> **WHAT YOU NEED TO DO**
Read the records beneath this task and copy every line that contains the string "RECREATION".

> **Collected data**
------------------------------------------------------------------------

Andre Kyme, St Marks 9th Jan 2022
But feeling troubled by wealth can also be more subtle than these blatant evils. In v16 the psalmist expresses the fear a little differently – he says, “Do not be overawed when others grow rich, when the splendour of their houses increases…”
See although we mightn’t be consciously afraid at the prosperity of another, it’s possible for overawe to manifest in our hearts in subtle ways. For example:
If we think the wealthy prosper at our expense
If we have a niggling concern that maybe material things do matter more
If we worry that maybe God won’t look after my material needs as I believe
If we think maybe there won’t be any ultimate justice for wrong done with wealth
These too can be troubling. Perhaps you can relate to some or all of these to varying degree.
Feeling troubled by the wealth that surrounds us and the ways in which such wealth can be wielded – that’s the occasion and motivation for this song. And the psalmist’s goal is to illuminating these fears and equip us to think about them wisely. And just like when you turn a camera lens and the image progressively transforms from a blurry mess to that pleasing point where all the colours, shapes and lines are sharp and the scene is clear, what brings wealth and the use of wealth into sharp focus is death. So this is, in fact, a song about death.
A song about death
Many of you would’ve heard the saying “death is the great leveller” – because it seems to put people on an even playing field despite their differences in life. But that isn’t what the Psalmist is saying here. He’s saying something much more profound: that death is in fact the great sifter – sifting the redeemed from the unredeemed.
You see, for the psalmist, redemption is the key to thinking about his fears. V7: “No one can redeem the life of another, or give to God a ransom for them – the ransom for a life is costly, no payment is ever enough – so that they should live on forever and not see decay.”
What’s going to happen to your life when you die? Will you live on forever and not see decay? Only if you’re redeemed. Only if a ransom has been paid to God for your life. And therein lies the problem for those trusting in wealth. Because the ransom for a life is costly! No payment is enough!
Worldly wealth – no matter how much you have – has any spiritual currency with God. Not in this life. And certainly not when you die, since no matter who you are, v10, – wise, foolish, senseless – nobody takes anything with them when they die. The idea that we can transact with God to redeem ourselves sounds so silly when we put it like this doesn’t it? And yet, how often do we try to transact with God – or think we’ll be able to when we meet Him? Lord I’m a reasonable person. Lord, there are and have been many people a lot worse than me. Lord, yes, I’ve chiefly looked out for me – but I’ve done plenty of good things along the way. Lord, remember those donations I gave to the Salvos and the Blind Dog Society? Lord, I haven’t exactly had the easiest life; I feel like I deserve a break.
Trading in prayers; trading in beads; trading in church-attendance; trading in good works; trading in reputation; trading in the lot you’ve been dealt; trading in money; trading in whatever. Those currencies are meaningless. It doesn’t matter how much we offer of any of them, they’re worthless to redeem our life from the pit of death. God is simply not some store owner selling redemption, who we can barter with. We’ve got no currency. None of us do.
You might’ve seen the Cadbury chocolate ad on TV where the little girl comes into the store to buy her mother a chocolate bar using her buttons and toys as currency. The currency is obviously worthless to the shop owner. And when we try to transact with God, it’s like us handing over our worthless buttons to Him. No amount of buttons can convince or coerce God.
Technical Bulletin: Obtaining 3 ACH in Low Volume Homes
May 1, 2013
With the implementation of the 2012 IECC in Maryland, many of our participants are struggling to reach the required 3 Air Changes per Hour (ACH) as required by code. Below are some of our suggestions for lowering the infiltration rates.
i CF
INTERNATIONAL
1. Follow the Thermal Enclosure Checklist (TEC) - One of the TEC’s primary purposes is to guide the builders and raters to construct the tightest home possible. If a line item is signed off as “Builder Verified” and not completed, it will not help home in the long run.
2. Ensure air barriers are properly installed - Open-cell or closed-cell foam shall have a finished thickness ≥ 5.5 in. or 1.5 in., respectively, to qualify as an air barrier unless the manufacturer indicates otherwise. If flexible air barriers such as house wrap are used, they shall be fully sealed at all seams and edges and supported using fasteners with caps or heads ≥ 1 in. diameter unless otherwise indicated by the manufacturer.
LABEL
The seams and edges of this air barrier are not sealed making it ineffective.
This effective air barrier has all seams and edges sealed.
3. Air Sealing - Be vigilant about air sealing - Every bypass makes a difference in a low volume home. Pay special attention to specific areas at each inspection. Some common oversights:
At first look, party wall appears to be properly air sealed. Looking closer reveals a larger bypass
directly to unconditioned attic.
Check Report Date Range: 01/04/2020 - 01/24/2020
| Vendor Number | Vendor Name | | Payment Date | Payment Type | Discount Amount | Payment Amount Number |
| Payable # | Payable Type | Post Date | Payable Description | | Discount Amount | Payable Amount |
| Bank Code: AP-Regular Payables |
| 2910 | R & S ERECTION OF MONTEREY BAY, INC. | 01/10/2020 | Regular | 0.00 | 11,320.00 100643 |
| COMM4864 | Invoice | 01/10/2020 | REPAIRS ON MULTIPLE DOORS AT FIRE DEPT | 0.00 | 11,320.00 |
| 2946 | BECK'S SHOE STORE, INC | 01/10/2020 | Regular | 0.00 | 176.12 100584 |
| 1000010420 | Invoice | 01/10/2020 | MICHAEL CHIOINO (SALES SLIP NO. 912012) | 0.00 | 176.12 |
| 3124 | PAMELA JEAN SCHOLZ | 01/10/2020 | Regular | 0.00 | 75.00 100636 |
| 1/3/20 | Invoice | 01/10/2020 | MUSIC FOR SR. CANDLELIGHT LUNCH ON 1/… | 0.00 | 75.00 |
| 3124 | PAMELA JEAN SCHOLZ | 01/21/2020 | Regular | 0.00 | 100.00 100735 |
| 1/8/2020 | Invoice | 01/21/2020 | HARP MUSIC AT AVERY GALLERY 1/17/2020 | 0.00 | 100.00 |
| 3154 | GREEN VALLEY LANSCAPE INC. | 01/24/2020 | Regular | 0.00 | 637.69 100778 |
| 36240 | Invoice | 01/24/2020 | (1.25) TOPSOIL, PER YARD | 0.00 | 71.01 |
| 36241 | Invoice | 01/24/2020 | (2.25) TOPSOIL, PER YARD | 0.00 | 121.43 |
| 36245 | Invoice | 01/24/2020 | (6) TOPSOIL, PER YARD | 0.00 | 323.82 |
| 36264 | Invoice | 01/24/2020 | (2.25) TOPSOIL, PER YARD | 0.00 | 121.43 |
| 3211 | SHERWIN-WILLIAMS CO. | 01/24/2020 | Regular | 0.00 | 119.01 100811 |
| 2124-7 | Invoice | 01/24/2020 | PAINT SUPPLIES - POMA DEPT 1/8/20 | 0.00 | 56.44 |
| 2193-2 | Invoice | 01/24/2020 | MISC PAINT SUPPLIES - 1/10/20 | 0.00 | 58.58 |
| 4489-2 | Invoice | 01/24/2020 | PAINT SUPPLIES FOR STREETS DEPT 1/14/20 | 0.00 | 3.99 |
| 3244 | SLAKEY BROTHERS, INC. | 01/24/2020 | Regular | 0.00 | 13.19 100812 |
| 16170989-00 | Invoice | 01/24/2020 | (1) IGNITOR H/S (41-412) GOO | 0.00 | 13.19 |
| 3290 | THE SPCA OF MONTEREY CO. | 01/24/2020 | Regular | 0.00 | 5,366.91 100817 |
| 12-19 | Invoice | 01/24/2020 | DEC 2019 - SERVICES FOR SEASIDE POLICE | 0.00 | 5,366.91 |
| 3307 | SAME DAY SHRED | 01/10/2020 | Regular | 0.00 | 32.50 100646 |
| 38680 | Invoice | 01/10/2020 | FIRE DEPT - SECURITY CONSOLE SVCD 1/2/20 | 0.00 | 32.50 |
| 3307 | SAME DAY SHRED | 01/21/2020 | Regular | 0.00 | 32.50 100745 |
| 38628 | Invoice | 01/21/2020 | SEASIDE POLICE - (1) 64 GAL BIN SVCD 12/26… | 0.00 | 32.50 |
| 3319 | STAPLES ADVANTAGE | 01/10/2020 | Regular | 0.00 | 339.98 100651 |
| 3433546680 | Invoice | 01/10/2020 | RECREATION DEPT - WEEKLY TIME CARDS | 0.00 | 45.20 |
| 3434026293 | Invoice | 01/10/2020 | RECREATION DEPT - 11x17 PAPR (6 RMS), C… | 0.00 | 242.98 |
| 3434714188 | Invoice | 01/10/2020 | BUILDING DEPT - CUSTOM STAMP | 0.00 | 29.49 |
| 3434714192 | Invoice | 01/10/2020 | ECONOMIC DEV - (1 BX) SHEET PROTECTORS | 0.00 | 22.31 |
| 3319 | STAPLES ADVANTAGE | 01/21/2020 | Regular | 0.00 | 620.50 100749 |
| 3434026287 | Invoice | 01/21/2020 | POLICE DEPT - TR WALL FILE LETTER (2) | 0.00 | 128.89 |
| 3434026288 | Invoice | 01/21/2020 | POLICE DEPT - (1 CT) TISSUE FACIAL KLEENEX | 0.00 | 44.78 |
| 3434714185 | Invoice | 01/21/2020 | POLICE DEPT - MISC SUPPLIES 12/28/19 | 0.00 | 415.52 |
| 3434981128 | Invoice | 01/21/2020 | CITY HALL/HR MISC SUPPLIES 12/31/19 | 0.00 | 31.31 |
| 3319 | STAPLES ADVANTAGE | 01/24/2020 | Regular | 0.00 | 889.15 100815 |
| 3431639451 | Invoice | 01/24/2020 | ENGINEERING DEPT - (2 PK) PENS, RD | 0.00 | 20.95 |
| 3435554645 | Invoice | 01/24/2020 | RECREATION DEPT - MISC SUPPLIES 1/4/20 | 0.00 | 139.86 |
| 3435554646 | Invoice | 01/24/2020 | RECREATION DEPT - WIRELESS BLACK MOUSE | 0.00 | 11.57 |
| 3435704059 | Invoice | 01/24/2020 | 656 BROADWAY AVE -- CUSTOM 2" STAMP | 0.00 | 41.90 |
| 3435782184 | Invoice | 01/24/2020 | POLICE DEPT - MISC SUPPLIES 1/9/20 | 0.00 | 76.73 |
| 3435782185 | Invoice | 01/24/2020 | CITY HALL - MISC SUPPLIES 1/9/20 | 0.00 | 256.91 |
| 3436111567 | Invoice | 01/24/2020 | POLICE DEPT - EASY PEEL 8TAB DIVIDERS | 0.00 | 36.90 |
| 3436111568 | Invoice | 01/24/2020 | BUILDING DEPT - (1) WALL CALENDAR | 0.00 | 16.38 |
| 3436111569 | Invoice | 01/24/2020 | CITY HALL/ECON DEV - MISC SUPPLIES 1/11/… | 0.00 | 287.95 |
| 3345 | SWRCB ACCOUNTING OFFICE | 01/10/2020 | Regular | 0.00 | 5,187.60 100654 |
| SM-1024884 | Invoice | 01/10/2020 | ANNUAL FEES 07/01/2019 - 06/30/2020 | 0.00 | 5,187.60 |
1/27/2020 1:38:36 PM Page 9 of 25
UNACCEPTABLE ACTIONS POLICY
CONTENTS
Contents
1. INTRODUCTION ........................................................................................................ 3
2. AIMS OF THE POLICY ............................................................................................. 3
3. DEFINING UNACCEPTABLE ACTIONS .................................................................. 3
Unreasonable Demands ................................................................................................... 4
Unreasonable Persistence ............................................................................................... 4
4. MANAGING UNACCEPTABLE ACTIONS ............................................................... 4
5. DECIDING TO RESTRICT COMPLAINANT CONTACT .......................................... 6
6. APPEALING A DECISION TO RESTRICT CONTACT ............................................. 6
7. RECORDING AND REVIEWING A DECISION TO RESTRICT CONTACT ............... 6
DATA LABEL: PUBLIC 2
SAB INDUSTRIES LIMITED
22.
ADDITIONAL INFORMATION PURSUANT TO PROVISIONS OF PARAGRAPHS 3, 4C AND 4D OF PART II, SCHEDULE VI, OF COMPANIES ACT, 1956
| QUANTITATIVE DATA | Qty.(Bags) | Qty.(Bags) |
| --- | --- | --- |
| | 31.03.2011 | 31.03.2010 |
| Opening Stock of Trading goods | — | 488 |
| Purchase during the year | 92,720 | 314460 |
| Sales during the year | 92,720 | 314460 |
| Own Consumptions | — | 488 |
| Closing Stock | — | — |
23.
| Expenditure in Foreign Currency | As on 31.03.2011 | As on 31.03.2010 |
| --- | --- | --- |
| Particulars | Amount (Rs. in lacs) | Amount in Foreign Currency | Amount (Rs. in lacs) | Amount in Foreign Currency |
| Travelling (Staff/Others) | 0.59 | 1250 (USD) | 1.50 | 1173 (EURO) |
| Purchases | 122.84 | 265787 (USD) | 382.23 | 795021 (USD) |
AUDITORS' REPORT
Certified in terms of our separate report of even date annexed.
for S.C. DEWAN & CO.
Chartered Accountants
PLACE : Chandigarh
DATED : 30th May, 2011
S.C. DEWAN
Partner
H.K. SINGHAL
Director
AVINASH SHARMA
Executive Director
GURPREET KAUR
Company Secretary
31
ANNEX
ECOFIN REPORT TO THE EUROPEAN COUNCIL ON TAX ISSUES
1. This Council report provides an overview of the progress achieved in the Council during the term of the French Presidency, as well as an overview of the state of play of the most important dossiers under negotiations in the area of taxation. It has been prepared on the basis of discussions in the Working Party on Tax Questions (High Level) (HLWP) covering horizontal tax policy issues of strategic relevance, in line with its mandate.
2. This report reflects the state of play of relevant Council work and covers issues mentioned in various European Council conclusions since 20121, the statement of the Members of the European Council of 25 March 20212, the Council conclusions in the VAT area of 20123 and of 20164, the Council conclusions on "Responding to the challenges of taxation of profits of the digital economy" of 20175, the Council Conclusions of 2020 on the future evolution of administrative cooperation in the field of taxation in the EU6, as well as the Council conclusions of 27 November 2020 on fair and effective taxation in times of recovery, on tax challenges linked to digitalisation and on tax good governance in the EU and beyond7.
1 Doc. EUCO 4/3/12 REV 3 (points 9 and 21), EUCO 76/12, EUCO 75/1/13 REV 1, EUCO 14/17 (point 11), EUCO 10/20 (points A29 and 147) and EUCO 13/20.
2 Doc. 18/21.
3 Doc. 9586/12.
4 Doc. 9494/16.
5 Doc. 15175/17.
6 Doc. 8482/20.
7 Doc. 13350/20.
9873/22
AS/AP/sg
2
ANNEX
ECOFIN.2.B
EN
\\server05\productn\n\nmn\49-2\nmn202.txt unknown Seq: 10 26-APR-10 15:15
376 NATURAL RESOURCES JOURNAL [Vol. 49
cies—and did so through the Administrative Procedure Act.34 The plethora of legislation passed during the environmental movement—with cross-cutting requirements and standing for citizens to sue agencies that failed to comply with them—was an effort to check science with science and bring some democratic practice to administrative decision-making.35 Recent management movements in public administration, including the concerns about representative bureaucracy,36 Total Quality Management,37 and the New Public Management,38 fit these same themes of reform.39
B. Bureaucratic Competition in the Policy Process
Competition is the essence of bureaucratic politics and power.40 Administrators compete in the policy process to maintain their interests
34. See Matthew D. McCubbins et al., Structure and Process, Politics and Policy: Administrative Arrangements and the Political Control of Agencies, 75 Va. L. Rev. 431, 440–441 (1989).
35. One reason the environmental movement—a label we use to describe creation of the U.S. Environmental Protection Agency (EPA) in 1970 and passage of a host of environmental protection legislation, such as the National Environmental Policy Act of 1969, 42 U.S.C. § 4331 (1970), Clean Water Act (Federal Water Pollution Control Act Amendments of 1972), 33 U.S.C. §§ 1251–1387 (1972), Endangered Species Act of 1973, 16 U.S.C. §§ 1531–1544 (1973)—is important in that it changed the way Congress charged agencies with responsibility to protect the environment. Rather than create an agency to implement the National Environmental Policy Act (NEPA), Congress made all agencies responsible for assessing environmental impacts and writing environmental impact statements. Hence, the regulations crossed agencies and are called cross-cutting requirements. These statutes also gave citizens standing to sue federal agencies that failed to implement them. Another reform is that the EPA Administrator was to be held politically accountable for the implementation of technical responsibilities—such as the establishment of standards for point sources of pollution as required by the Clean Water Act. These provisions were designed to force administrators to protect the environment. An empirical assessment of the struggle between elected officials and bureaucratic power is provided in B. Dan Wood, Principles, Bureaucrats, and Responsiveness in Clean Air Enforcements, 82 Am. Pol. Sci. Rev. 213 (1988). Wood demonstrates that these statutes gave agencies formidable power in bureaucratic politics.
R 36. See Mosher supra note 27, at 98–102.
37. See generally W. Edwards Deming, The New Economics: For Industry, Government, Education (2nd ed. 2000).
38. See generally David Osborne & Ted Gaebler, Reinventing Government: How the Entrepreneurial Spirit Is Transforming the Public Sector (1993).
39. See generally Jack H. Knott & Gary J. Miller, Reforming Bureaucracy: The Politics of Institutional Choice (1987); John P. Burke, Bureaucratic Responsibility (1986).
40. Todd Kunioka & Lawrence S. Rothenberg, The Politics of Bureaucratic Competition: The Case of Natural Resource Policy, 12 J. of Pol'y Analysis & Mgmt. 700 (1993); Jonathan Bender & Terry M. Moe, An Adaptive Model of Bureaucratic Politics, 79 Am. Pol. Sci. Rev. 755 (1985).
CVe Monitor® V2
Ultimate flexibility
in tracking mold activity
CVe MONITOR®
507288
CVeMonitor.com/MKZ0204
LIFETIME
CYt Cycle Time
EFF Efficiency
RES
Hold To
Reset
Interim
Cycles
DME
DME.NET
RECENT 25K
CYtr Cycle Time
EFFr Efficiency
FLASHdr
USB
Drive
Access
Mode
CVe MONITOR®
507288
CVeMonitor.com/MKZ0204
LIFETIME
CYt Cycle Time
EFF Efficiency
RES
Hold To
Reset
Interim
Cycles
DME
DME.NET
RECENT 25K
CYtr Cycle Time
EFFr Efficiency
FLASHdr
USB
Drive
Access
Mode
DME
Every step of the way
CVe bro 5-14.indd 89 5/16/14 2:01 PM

------------------------------------------------------------------------

> **EXPECTED ANSWER**
| 3433546680 | Invoice | 01/10/2020 | RECREATION DEPT - WEEKLY TIME CARDS | 0.00 | 45.20 |
| 3434026293 | Invoice | 01/10/2020 | RECREATION DEPT - 11x17 PAPR (6 RMS), C… | 0.00 | 242.98 |
| 3435554645 | Invoice | 01/24/2020 | RECREATION DEPT - MISC SUPPLIES 1/4/20 | 0.00 | 139.86 |
| 3435554646 | Invoice | 01/24/2020 | RECREATION DEPT - WIRELESS BLACK MOUSE | 0.00 | 11.57 |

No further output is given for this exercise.